Municipalities must cut costs to stay afloat
UNDER lockdown and physical distancing rules, many businesses and property managers are facing challenges in terms of asset returns and cost recoveries.
The biggest cost item with regard to a property is municipal rates, followed by utilities. The pre-Covid-19 business model was based on an unending supply of commercial and office space with excessive municipal charges such as town planning fees, environmental assessment impacts and permits, and crazy demands on property developers to build roads and even maintain public spaces.
Umhlanga/Sibaya is a perfect example of a place where you pay municipal rates, plus other levies to maintain and secure public spaces and verges. On a new prime, residential development, I was advised you pay estate levies, clubhouse levies, precinct levies and rates.

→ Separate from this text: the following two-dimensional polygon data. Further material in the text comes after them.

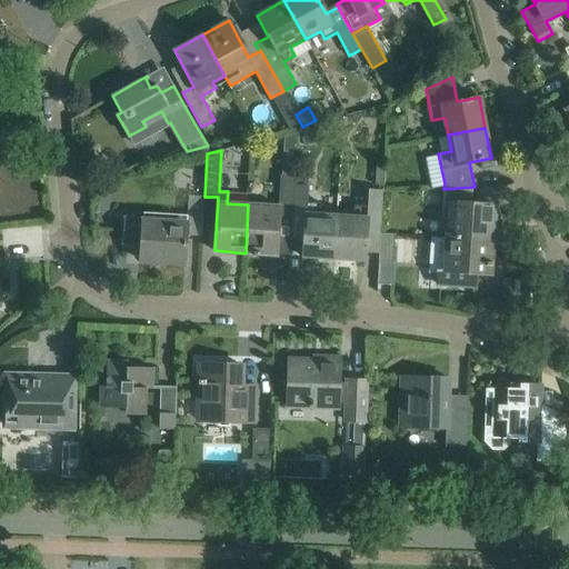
[(376,165),(375,185),(383,186),(385,166),(376,165)]
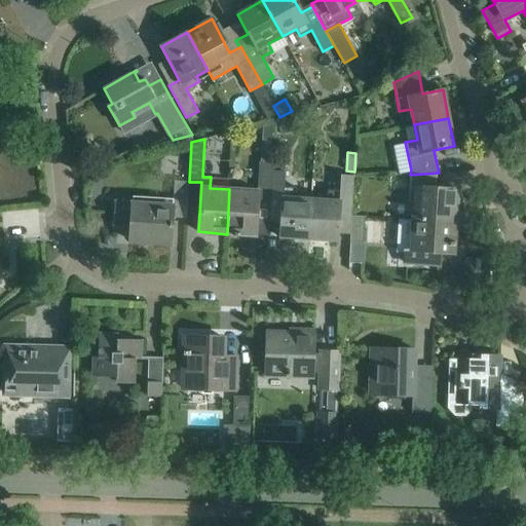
[(229,189),(227,234),(234,234),(234,236),(239,236),(239,235),(256,236),(257,208),(270,208),(270,198),(271,172),(272,163),(259,162),(257,191),(229,189)]
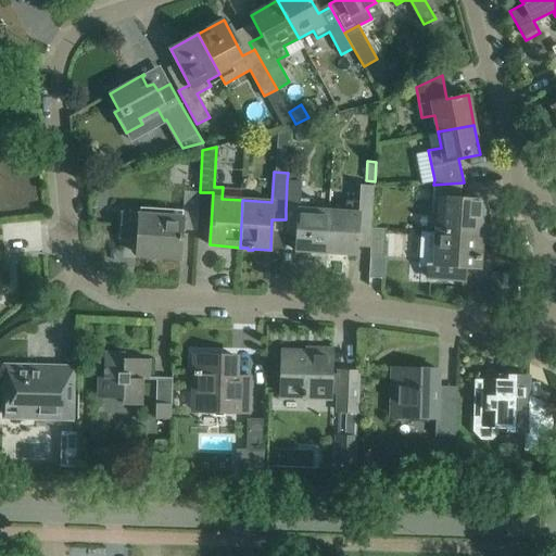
[(301,182),(287,181),(286,210),(298,211),(295,251),(326,253),(328,211),(313,210),(313,199),(300,198),(301,182)]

While these are really aesthetically pleasing, the costs are horrendous on the overburdened ratepayers and premium taxpayers.
In post-Covid-19, a new scenario will emerge with many property owners putting on a brave face, but deep down facing anxiety and a higher cost-to-income ratio. Wait until you hear about municipalities’ arrears in collections. A huge shocker is coming.
Municipalities will have to take cognisance of the new reality and look at cost-cutting measures. Early or compulsory retirements, a four-day working week, job rotations, shrinking and reducing the number of departments and a target of reducing expenditure by at least 25%, are on the cards.